The Associated Press on Tuesday reported the arrests of 38 men in Nigeria, accused of being members of a gay organization, with 168 others still being sought by authorities on similar charges. Under Nigeria's new Same Sex Marriage Prohibition Act, the charge carries a sentence of up to ten years in prison.
According to Dorothy Aken'Ova, executive director of Nigeria's International Center for Reproductive Health and Sexual Rights, police arrested the men and tortured them for more names.
The U.S. State Department, asked for confirmation of the arrests or any of the details, said at the time that they were still looking into the matter.

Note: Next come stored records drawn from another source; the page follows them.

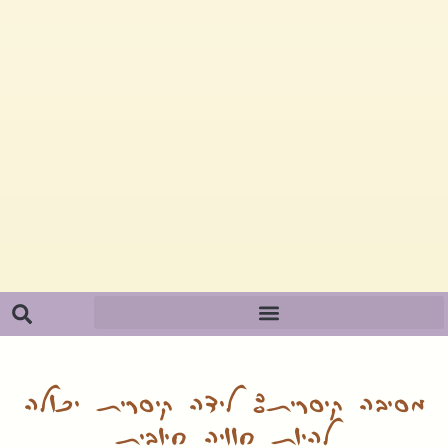
מסיבה קיסרית: לידה קיסרית יכולה
להיות חוויה חיובית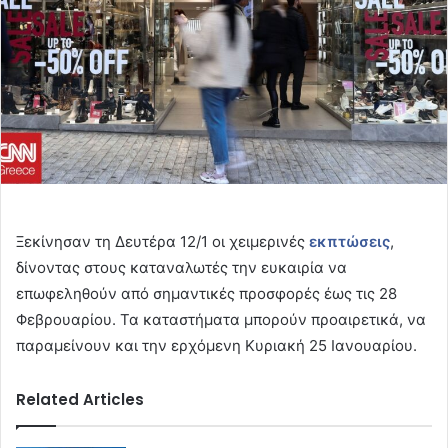
Ξεκίνησαν τη Δευτέρα 12/1 οι χειμερινές
εκπτώσεις
,
δίνοντας στους καταναλωτές την ευκαιρία να
επωφεληθούν από σημαντικές προσφορές έως τις 28
Φεβρουαρίου. Τα καταστήματα μπορούν προαιρετικά, να
παραμείνουν και την ερχόμενη Κυριακή 25 Ιανουαρίου.
Related Articles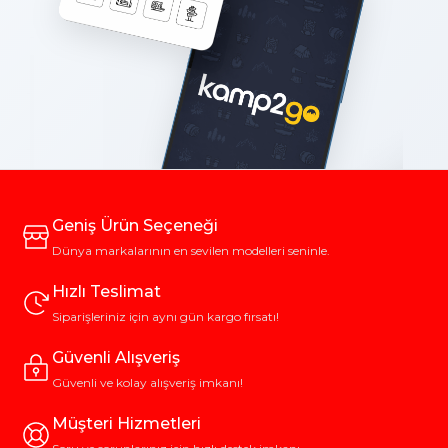
Geniş Ürün Seçeneği
Dünya markalarının en sevilen modelleri seninle.
Hızlı Teslimat
Siparişleriniz için aynı gün kargo fırsatı!
Güvenli Alışveriş
Güvenli ve kolay alışveriş imkanı!
Müşteri Hizmetleri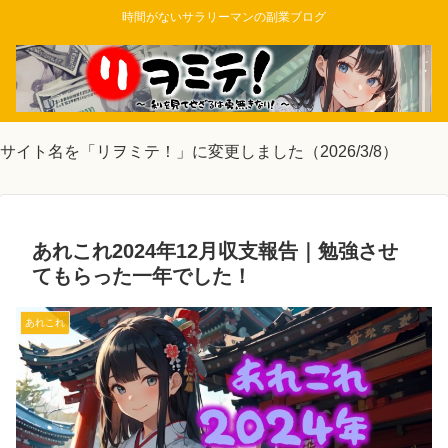
時間がないサラリーマンの副業ブログ
サイト名を「リヲミテ！」に変更しました（2026/3/8）
あれこれ2024年12月収支報告｜勉強させ
てもらった一年でした！
あれこれ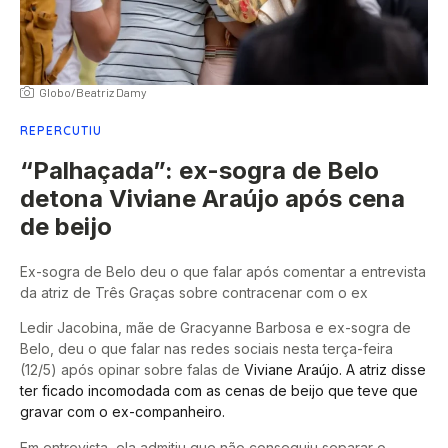
Globo/Beatriz Damy
REPERCUTIU
“Palhaçada”: ex-sogra de Belo
detona Viviane Araújo após cena
de beijo
Ex-sogra de Belo deu o que falar após comentar a entrevista
da atriz de Três Graças sobre contracenar com o ex
Ledir Jacobina, mãe de Gracyanne Barbosa e ex-sogra de
Belo, deu o que falar nas redes sociais nesta terça-feira
(12/5) após opinar sobre falas de
Viviane Araújo. A atriz disse
ter ficado incomodada com as cenas de beijo que teve que
gravar com o ex-companheiro.
Em entrevista, ela admitiu que não conseguiu separar o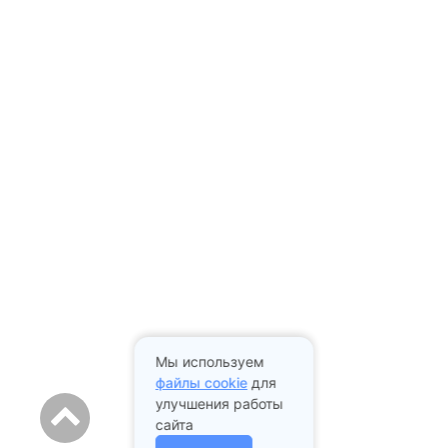
Мы используем
файлы cookie
для
улучшения работы
сайта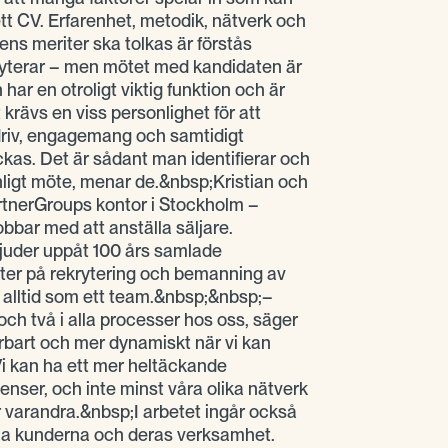
i ett CV. Erfarenhet, metodik, nätverk och
ns meriter ska tolkas är förstås
kryterar – men mötet med kandidaten är
 har en otroligt viktig funktion och är
 krävs en viss personlighet för att
 driv, engagemang och samtidigt
yckas. Det är sådant man identifierar och
onligt möte, menar de.&nbsp;Kristian och
rtnerGroups kontor i Stockholm –
bbar med att anställa säljare.
juder uppåt 100 års samlade
ster på rekrytering och bemanning av
tt alltid som ett team.&nbsp;&nbsp;–
och två i alla processer hos oss, säger
årbart och mer dynamiskt när vi kan
Vi kan ha ett mer heltäckande
nser, och inte minst våra olika nätverk
r varandra.&nbsp;I arbetet ingår också
änna kunderna och deras verksamhet.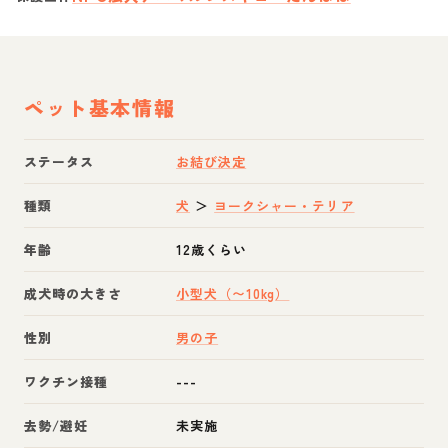
ペット基本情報
ステータス
お結び決定
種類
犬
＞
ヨークシャー・テリア
年齢
12歳くらい
成犬時の大きさ
小型犬（〜10kg）
性別
男の子
ワクチン接種
---
去勢/避妊
未実施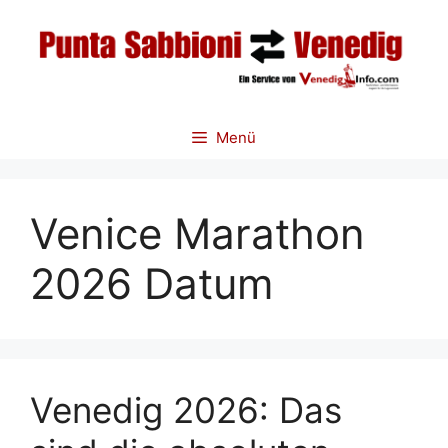
Zum
Inhalt
springen
Menü
Venice Marathon
2026 Datum
Venedig 2026: Das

The question was raised again at today's State Department press briefing with spokesperson Jen Psaki, but while Psaki reiterated U.S. concern over the arrests and the new law, no further information has been learned.
An excerpted transcript of today's briefing after the jump...

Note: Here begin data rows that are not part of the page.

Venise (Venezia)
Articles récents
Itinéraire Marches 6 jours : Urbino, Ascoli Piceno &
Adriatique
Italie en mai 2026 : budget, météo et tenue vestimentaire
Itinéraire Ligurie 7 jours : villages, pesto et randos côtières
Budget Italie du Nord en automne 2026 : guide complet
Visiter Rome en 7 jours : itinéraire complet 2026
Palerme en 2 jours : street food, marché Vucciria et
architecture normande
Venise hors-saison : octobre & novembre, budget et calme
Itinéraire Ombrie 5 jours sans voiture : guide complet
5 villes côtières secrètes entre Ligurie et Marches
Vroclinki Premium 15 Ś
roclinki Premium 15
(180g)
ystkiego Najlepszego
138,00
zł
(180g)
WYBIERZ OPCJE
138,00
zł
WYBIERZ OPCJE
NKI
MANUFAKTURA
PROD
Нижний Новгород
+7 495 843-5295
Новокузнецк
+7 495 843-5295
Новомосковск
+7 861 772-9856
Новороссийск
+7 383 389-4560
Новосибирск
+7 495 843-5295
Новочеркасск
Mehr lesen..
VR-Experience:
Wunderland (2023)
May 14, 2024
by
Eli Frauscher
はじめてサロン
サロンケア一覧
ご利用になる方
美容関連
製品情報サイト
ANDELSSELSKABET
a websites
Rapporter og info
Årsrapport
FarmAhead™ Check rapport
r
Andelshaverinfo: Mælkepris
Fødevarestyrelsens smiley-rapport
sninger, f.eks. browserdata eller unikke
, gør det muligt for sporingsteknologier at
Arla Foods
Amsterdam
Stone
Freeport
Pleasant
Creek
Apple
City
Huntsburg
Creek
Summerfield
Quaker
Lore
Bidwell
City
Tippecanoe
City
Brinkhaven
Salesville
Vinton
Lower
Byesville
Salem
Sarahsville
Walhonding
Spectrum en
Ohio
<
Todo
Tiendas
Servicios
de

Q: On Nigeria, there are continued reports that as many as 38 gay men have been arrested and 160 others are being pursued following the passage of the anti-gay law there. It was last said the State Department was trying to confirm those reports. Any updates on that?
MS. PSAKI: I don't believe I have an update on the specific numbers that have been out there. Obviously, we've expressed our concerns about these reports, expressed our concerns about the legislation as well.
Let me see if I just have anything new on here on this, on the specific numbers.
Unfortunately, I don't. I'm happy to check and see if -- it's often difficult to confirm specific numbers along those lines in other countries.
Q: The Human Rights Campaign put out a statement last night calling on the State Department to use every available tool to demonstrate Nigeria's jeopardized its international standing by targeting its LGBT citizens. It was said before there was no talk of sanctions or loss of aid. But if that's the case, so what options are on the table?
MS. PSAKI: I don't have any options to outline for you at this point. I think we've been very clear in expressing our concerns and how deeply concerned we are about the impact on all Nigerians of this law. So it's also important to note that a great deal of our funding goes to programs including HIV prevention, human rights programs, programs that are promoting fundamental freedoms, program funding that often goes through PEPFAR.
So those are programs that, obviously, we continue to support, and I just wanted to note that, as you asked about our funding.
Q: And in a related topic, the president of Uganda has reportedly sent back to the Parliament that country's anti- homosexuality bill. Is the State Department aware of that? Any reaction to that?
MS. PSAKI: I haven't seen that. I'm happy to check with our team and see if we have more details on that.